非トランザクションのテーブルへの変更は、ロール
バックが利きません。非トランザクション
テーブルへの変更を含むロール
バックがあるトランザクションの場合は、トランザクション全体が
ROLLBACK
ステートメントでのログになり、そのテーブルへの変更の複製を確実に行い
(請け負い)ます。
Binlog_cache_use
ステータス変数は、(テンポラリファイルとともに)
このバッファを使用したトランザクションの数を表示します。Binlog_cache_disk_use
ステータス変数はそのトランザクション内で一時テーブルを使用する必要があった回数を表示します。この
2 つの変数は、binlog_cache_size
の調整に使用して、一時ファイルの使用を避けるために十分な値を設定します。
max_binlog_cache_size
システム変数は、デフォルトで 4 GB (最大値)
としていますが、複数のステートメントのトランザクションのキャッシュを行うために、合計サイズを制限することができます。トランザクションがこのバイトより大きい場合はロール
バックします。最大値は 4096 です。
バイナリ
ログでは、並列のインサートを、CREATE ...
SELECT または INSERT ... SELECT
ステートメントの通常インサートと置き換えます。これは、たとえば、バックアップ作業中にログを適用して、テーブルの完全コピーを再生できるようにする作用です。
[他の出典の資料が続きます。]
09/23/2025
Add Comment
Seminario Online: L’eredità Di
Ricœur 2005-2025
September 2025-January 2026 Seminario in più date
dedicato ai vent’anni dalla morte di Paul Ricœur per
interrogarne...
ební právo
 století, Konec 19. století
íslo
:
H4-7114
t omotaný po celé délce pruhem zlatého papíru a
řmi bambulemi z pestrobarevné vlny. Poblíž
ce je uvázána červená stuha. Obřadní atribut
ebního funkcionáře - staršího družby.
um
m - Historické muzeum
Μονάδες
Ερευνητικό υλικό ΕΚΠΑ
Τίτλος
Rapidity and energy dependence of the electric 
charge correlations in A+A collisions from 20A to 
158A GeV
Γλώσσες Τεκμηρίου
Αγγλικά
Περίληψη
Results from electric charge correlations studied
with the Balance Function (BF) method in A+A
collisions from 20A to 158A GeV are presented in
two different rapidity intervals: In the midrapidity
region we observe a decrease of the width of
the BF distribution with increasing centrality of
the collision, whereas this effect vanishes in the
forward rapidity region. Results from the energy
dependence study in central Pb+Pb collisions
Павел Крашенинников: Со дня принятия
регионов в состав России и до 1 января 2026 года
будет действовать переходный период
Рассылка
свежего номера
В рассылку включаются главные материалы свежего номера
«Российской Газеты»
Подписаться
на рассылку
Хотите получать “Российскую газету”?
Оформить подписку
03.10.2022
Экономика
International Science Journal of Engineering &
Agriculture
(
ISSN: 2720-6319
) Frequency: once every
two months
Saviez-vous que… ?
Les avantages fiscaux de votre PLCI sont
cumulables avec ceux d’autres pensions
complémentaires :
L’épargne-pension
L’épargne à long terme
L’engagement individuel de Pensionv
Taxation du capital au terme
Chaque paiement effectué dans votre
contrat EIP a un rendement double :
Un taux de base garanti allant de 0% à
ノート: 古いバージョンの MySQLと MySQL 5.1 とでは、バイナリ ログの形式が異なります。これはレプリケーション効果を改善した結果です。詳細は 「MySQL バージョン間のレプリケーション互換性」 を参照してください。
デフォルトのバイナリ
ログでは、ディクスへのそれぞれの書き込みは非同期です。そのため、MySQL
サーバに限らず、オペレーティング
システムまたはマシンがクラッシュすると、バイナリ
ログの最後のステートメントを失う可能性があります。これを防ぐには、バイナリ
ログへのそれぞれの書き込み
N
をディスクで同期します。それには、sync_binlog
システム変数を使用します。(「システム変数」
を参照のこと。) sync_binlog
での最も安全な値は 1
ですが、これは最も遅くなる値です。sync_binlog
を 1
で設定しても、クラッシュの場合によってテーブルとバイナリ
ログの内容が異なる可能性があります。たとえば、InnoDB
テーブルに対して、COMMIT
ステートメントを MySQL
サーバで処理した場合、トランザクション全体をバイナリ
ログに書き込むことになり、そのトランザクションを
InnoDB
にコミットすることになります。この 2
つの動作を処理している最中にサーバがクラッシュすると、このトランザクションは起動時の
InnoDB にロール
バックしますが、バイナリ
ログでは存在している、ということになります。この問題は
--innodb-safe-binlog
オプションで解決できます。このオプションは、InnoDB
テーブルとバイナリ
ログの内容に整合性を持たせます。(ノート:
MySQL 5.0 以降、--innodb-safe-binlog
は、XA トランザクション
サポートの導入とともに、廃止になりました。)
このオプションでさらに安全性を高めるには、MySQL
サーバを、トランザクション毎にバイナリ
ログと InnoDB
ログを同期してディスクに送るように設定する必要があります。InnoDB
ログはデフォルトで同期化しているため、バイナリ
ログには sync_binlog=1
を使用して同期化します。このオプションの効果としては、クラッシュ後に再起動したときに、ロール
バックしたトランザクションに対して、MySQL
がバイナリ ログから InnoDB
トランザクションのロール
バック返しを行います。これにより、バイナリ
ログが InnoDB
テーブルのデータと完全に一致します。そして、スレーブはマスタと同期化したままであるため、ロール
バックしたステートメントを受けることはありません。
(ノートとして、--innodb-safe-binlog
オプションは、MySQL サーバが
InnoDB 以外のストレージ
エンジンを更新するときにも使用できます。)
InnoDB のクラッシュ
リカバリでは、InnoDB
テーブルに影響があるステートメントとトランザクションだけを、バイナリ
ログから削除します。MySQL サーバがクラッシュ
リカバリ中に、バイナリ
ログが通常より短いと判断する場合には、InnoDB
のトランザクションの中から、成功していないコミットが
1
つ以上あることを示します。つまり、サーバは、The
binary log <name> is shorter than its expected
size というエラー
メッセージを出力します。これは、sync_binlog=1
と指定し、ディスク/ファイル
システムが実際に同期していれば、発生しません。もし、このエラー
メッセージがでり場合には、このバイナリ
ログは未修正のままであるため、レプリケーションを行うときには、マスタ
データのスナップショットを最初からやり直す必要が出てきます。